Widely seen as a jobs creator and an engine for economic growth, increased investment for transportation projects has been championed by Democrats, Republicans and numerous business interests, including the U.S. Chamber of Commerce. Unfortunately, while there is wide spread agreement on the need for increased funding; there is little agreement on where that funding should come from.

The federal government pays for projects and programs authorized in the transportation bill from the Highway Trust Fund (HTF). The primary source of funding to support the HTF comes from the federal gas tax. When the HTF runs low on funds, Congress typically transfers large sums of money from the general fund to offset the disparity and keep it solvent. This has occurred several times in the past few years, underscoring the fact that the current gas tax is not capable of sustaining enough funds to solve the country’s transportation needs.

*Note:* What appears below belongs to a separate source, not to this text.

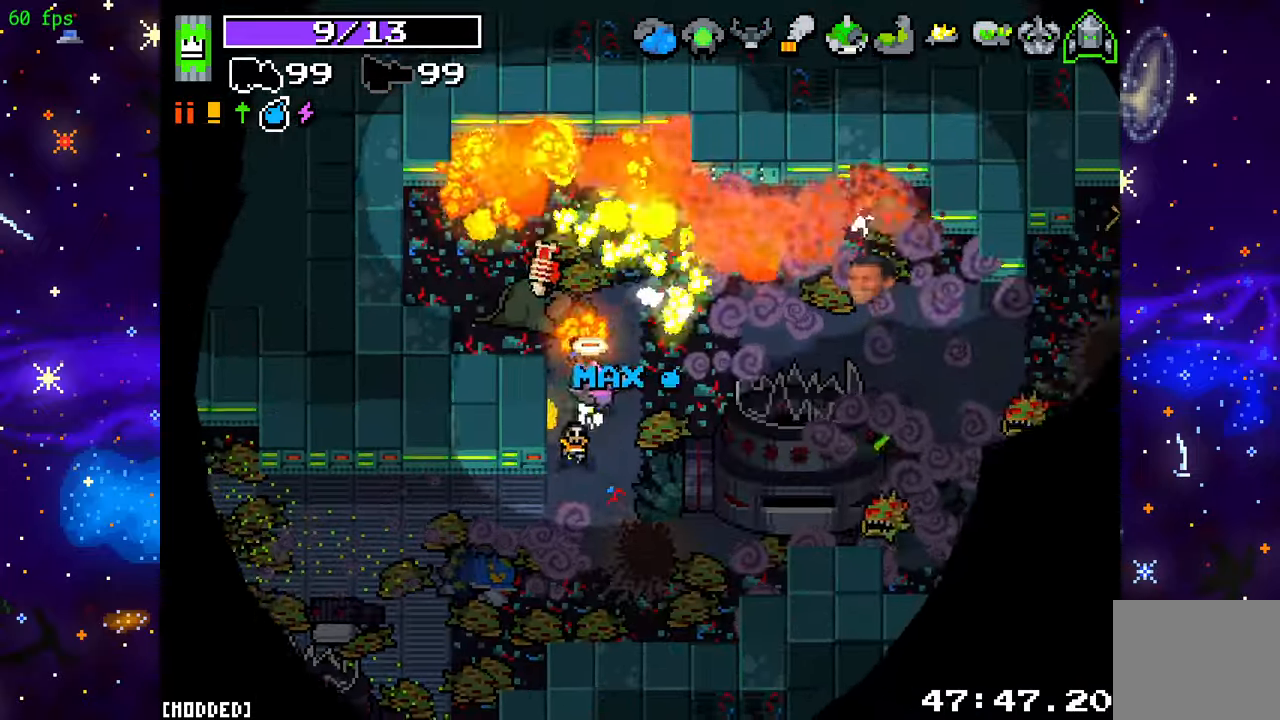
{"buttons": ["R2"], "left_stick": "down-right", "right_stick": "right", "events": [[17, "right_stick", "right"], [133, "left_stick", "right"], [150, "R2", "down"], [233, "right_stick", "down-right"], [250, "left_stick", "down-right"], [383, "right_stick", "right"]]}
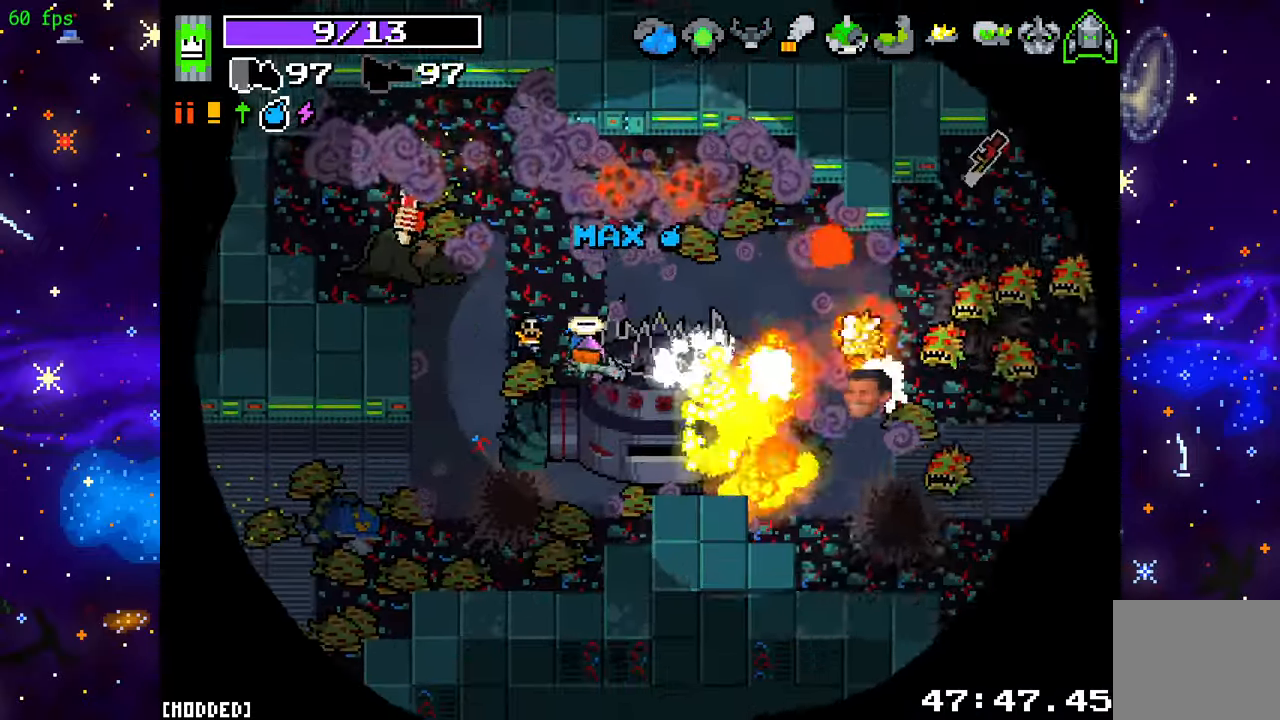
{"buttons": ["R2"], "left_stick": "down-right", "right_stick": "up-right", "events": [[417, "right_stick", "up-right"]]}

The two major proposals that have been debated in Congress to boost the coffers of the HTF are: 1) raising the federal gas tax; and 2) creating a new vehicle-miles-traveled tax. Both of these proposals, which have their own merits, are generally considered impossible lifts. Republicans have been adamant that new taxes to support infrastructure are non-starters for negotiations. With few other options on the table, Congress has been unable to pass a new, long-term transportation bill.

Rather than tackle this issue, Congress has repeatedly punted with a series of extensions. Lately, however, there has been increased political will to move forward with something that will provide a few years of certainty for new transportation projects. Being an election year, there is an increased desire to show the voting public that Congress can accomplish the business of the people. That being said, there are still more disagreements than solutions on how to move forward.

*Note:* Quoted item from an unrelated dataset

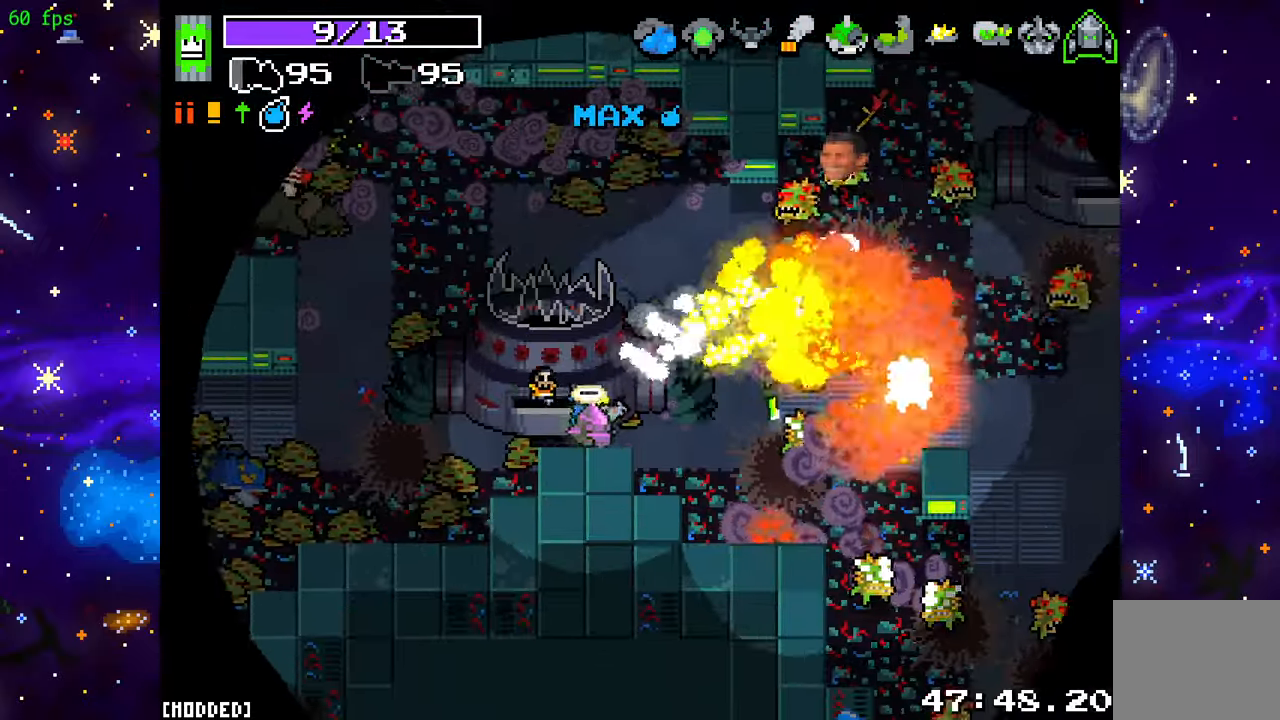
{"buttons": ["R2"], "left_stick": "up-right", "right_stick": "right", "events": [[50, "left_stick", "up-right"], [167, "right_stick", "right"]]}
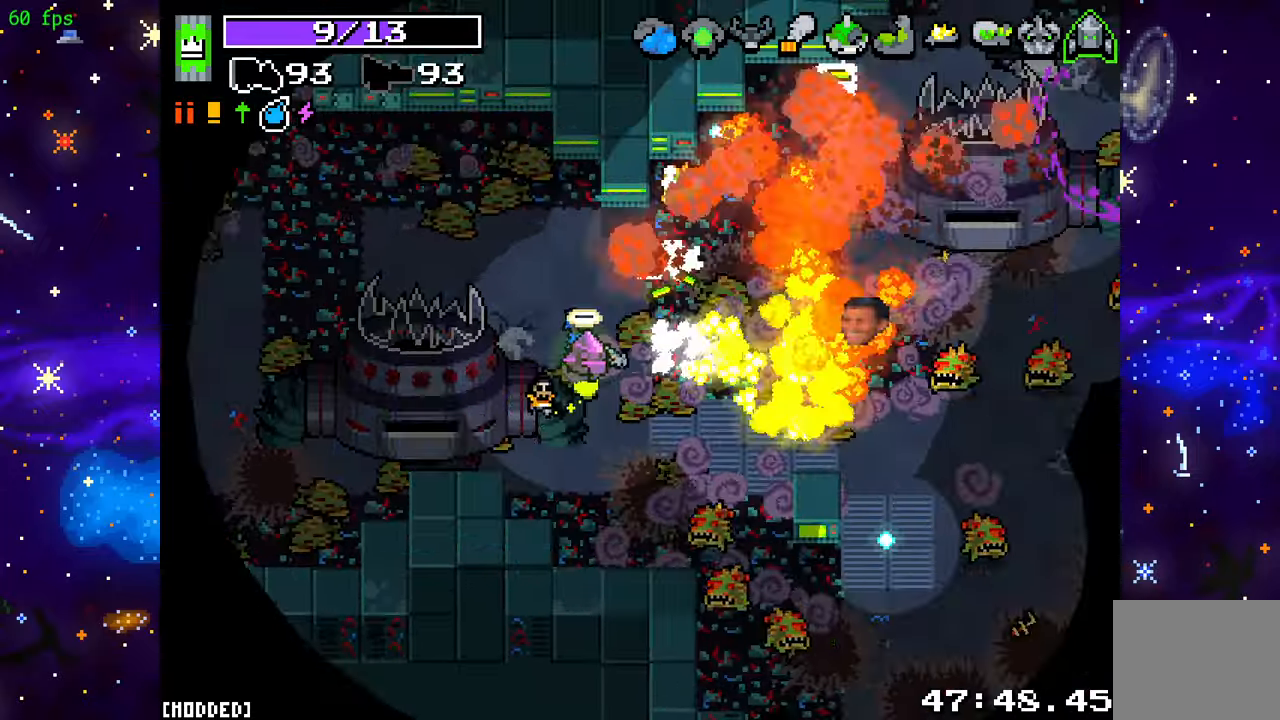
{"buttons": ["R2"], "left_stick": "up-right", "right_stick": "down-right", "events": [[133, "right_stick", "down-right"], [233, "right_stick", "down"], [433, "right_stick", "down-right"]]}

The Senate has taken the lead on this issue by passing a two-year reauthorization bill, with funding levels similar to SAFETEA-LU with a bi-partisan vote of 74-22. To balance the costs of the bill and index it to inflation, Senate leaders used non-controversial pay-fors to come up with an additional needed $12 billion. These include shifting money from a trust fund for leaking underground storage tanks and removing a tax credit for a bi-product known as black liquor that is derived from making paper products and can be used as a bio-fuel.

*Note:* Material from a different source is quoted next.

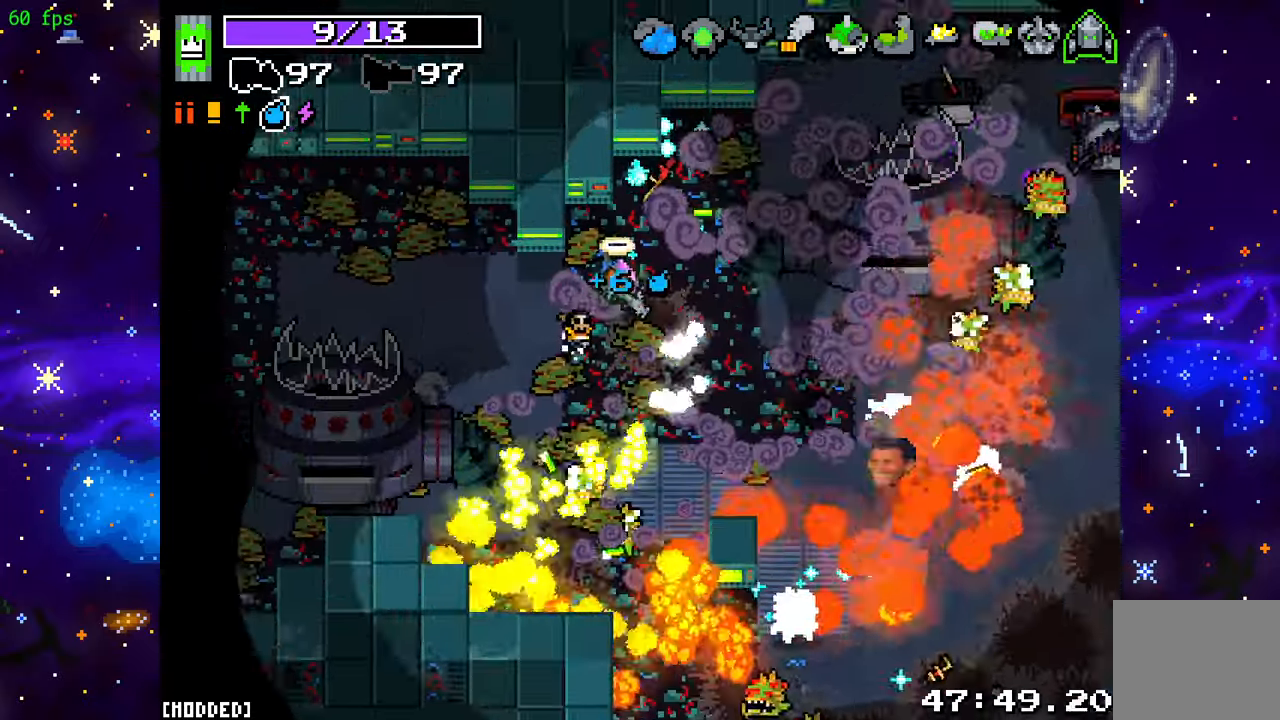
{"buttons": ["R2"], "left_stick": "up-right", "right_stick": "right", "events": [[83, "left_stick", "right"], [83, "right_stick", "right"], [350, "left_stick", "up-right"]]}
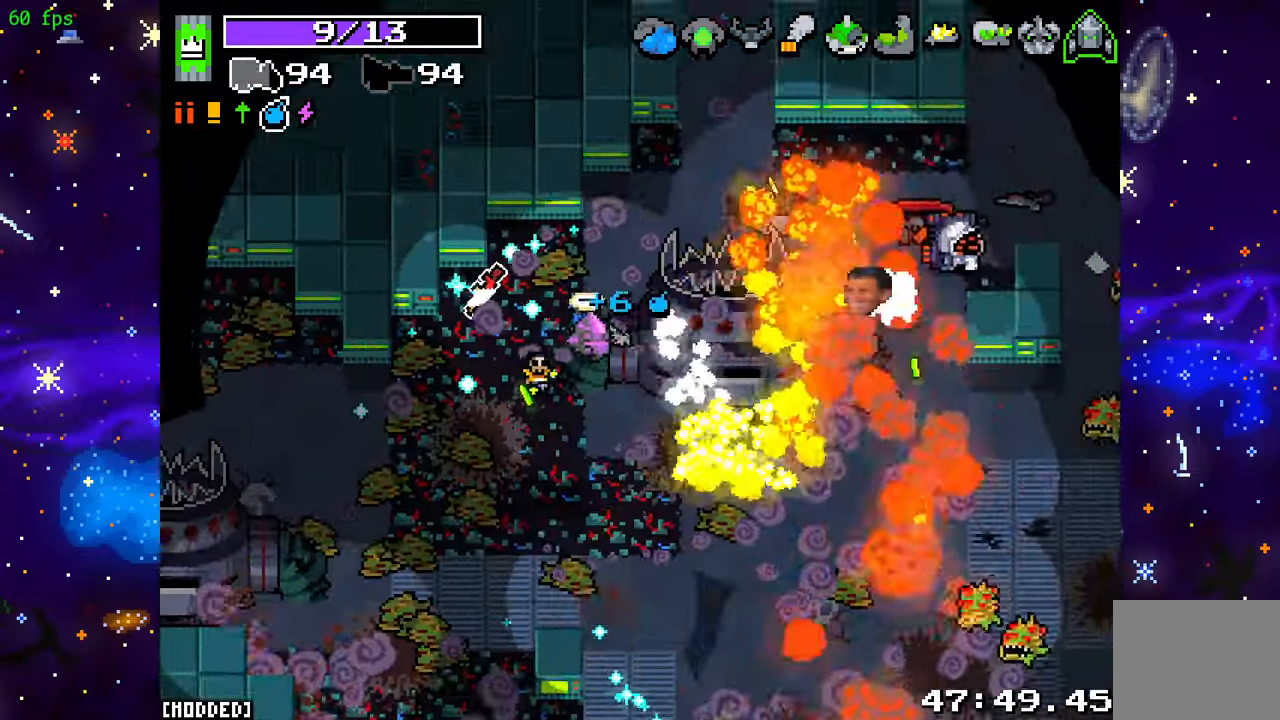
{"buttons": [], "left_stick": "left", "right_stick": "center", "events": [[317, "R2", "up"], [367, "right_stick", "center"], [450, "left_stick", "up-left"], [500, "left_stick", "left"]]}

The House, which rarely follows the Senate’s lead on these types of issues, introduced their own, much more aggressive, plan. Chairman of the House Transportation and Infrastructure Committee John Mica (R-FL) offered a five-year plan to compete with the Senate-passed bill. The pay-fors for the bill proved to be as controversial to most Democrats as raising the gas tax is to Republicans. Opening up the Alaska National Wildlife Reserve (ANWR) to drilling was touted as a responsible way to increase revenue for the transportation bill without raising taxes. This, along with other policy decisions, including decoupling transit funding from the gas tax, proved too big an obstacle to overcome. The bill died before it could ever be brought to the floor for a vote.

Faced with overwhelming odds against finding enough votes to pass the House plan, Speaker of the House John Boehner (R-OH) decided to pass another extension with a few policy riders that would attract the conservatives in his caucus. That extension is now being used as a vehicle to force a conference with the Senate to hopefully produce some sort of final agreement that can be eventually signed into law.

As a top priority for NAIOP, we have been working with leaders in both parties to educate them on the importance of passing a long-term reauthorization bill. NAIOP believes that increasing federal transportation and infrastructure funding is a critical component of a thriving real estate industry and national economy. The success of commercial real estate projects depends heavily on infrastructure investments and viable connectivity strategies that incorporate different modes of transportation, including highways, roads, air, rail and mass transit.

NAIOP supports the following priorities and has asked Congress to include them in a reauthorization bill:

  • Prioritize projects that improve infrastructure to support trade, drive economic development and create permanent jobs;
  • Increase funding for public transportation within and among urban centers;
  • Develop expedited project permitting processes;
  • Establish tax incentives that encourage private investments for infrastructure improvements; and
  • Make additional investments to maintain and build our critical multi-modal and supply chain assets.

As of press time, no final deal has been reached and House and Senate leaders are preparing for what is hoped to be a final negotiation. Faced with limited funding options and plenty of partisan disagreements, even if Congress does pass a bill, it will likely only delay the long-term funding problem.

In order to solve the Nation’s transportation needs, NAIOP believes that two items need to be the cornerstones for any agreement: 1) a long-term reauthorization; and 2) significantly increased funding. Unless these two items are addressed, it is a fair bet that solutions for today’s transportation problems will not be achieved any time soon, and that this debate will continue until a more lasting solution can be agreed upon.